WHAT TO WORK ON: Your answer must be the records below, repeated exactly, with every picture left out.

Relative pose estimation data
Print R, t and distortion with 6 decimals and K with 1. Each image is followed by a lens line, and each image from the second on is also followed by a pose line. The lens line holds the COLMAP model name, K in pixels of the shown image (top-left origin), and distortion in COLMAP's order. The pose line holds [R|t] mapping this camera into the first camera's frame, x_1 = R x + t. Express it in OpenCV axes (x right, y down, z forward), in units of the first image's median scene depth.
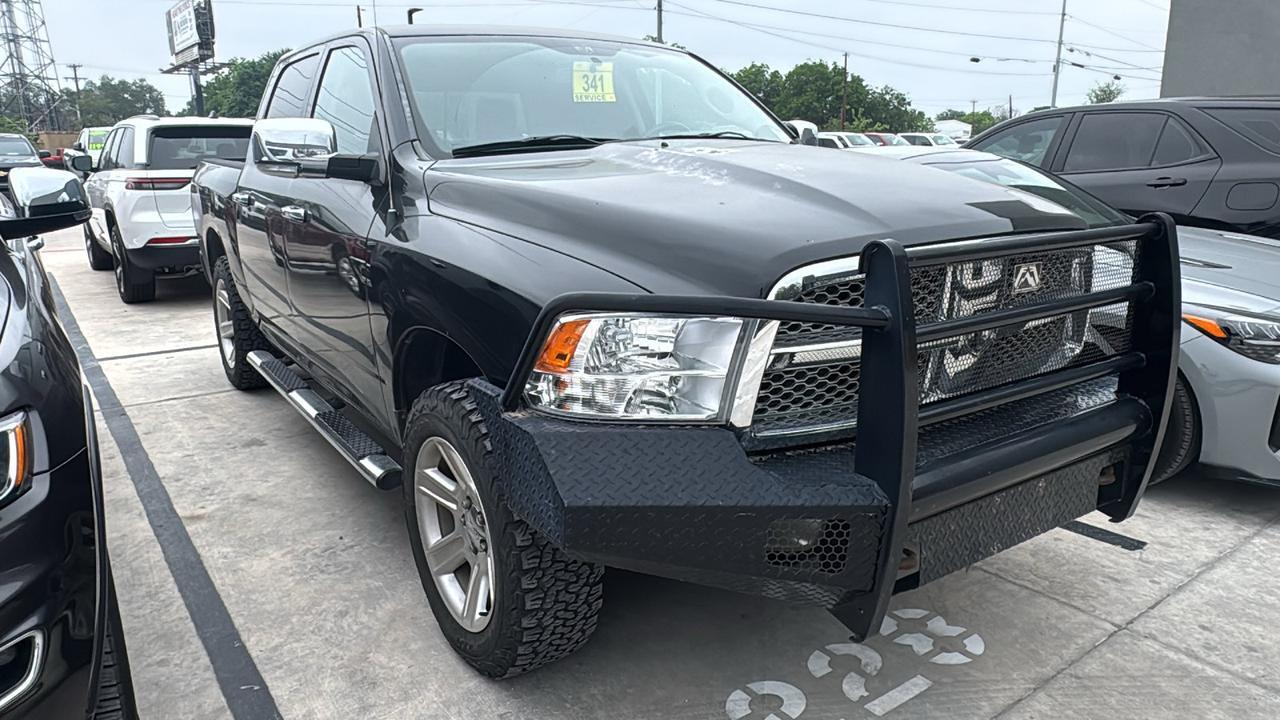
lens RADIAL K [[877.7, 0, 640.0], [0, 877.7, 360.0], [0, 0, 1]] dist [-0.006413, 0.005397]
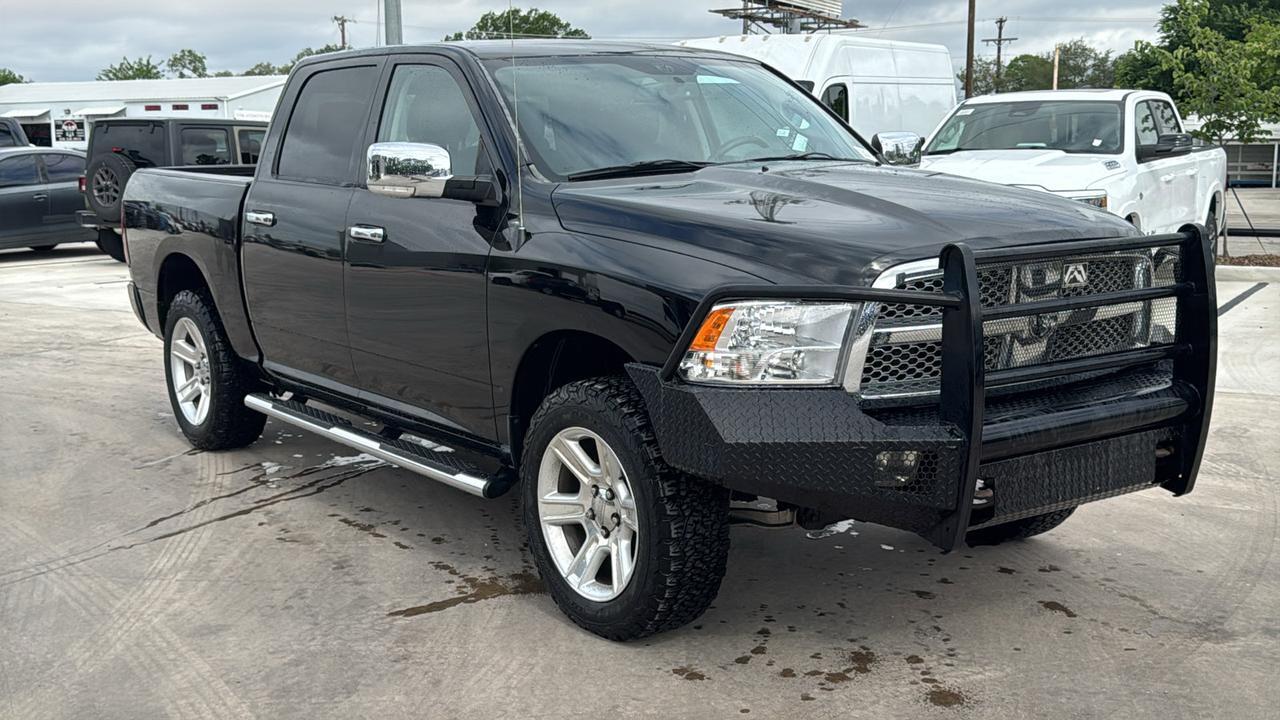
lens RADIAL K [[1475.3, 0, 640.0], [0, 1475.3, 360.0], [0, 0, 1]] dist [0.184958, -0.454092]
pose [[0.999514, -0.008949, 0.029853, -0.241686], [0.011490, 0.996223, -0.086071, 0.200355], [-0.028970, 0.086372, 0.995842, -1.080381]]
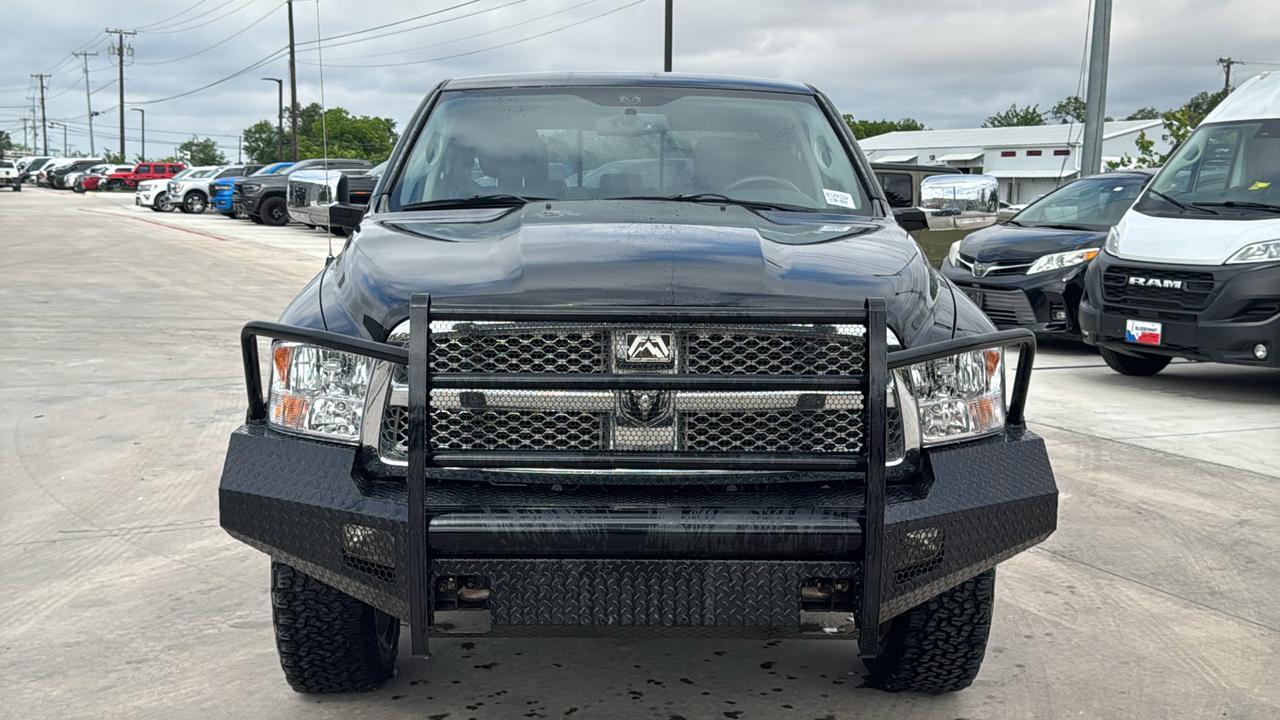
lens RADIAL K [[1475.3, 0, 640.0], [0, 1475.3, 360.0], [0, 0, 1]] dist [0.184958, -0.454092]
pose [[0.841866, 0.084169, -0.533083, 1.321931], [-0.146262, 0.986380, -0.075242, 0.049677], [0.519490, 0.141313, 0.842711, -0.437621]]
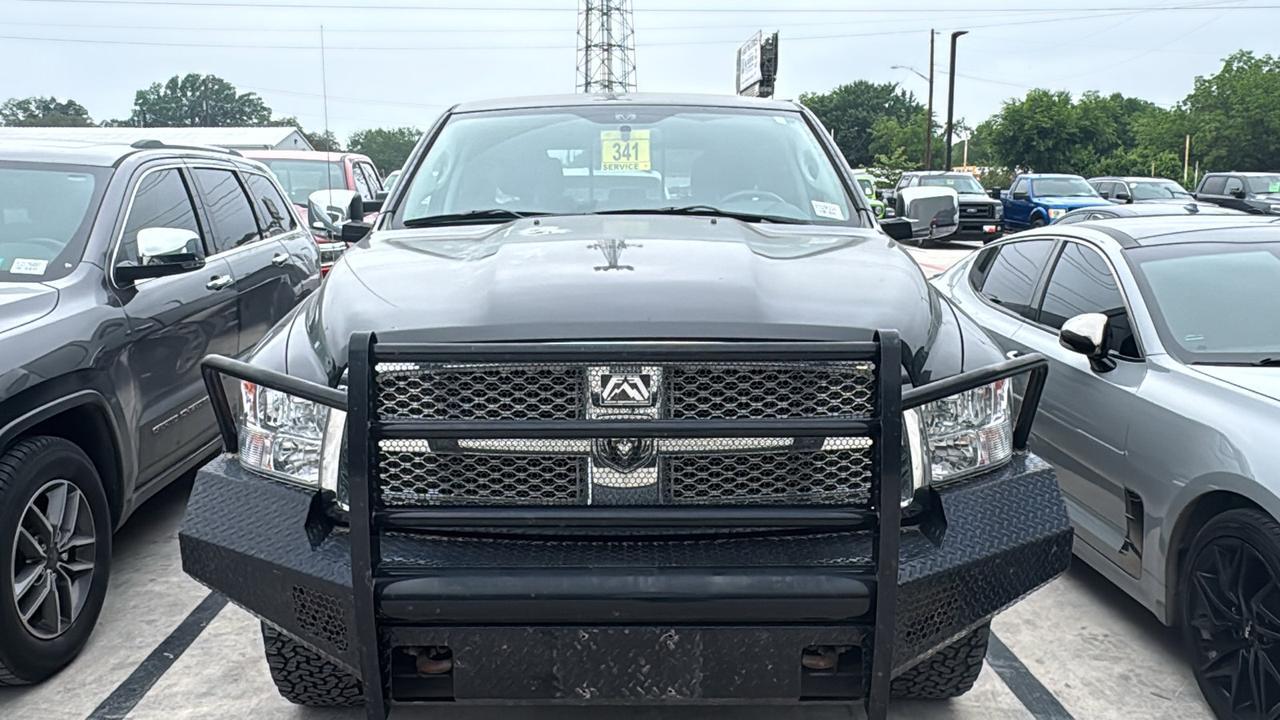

ANSWER TO THIS PROBLEM:
Print R, t and distortion with 6 decimals and K with 1. Each image is followed by a lens line, and each image from the second on is also followed by a pose line. The lens line holds the COLMAP model name, K in pixels of the shown image (top-left origin), and distortion in COLMAP's order. The pose line holds [R|t] mapping this camera into the first camera's frame, x_1 = R x + t. Express it in OpenCV axes (x right, y down, z forward), in units of the first image's median scene depth.
lens RADIAL K [[877.7, 0, 640.0], [0, 877.7, 360.0], [0, 0, 1]] dist [-0.006413, 0.005397]
lens RADIAL K [[1475.3, 0, 640.0], [0, 1475.3, 360.0], [0, 0, 1]] dist [0.184958, -0.454092]
pose [[0.999514, -0.008949, 0.029853, -0.241686], [0.011490, 0.996223, -0.086071, 0.200355], [-0.028970, 0.086372, 0.995842, -1.080381]]
lens RADIAL K [[1475.3, 0, 640.0], [0, 1475.3, 360.0], [0, 0, 1]] dist [0.184958, -0.454092]
pose [[0.841866, 0.084169, -0.533083, 1.321931], [-0.146262, 0.986380, -0.075242, 0.049677], [0.519490, 0.141313, 0.842711, -0.437621]]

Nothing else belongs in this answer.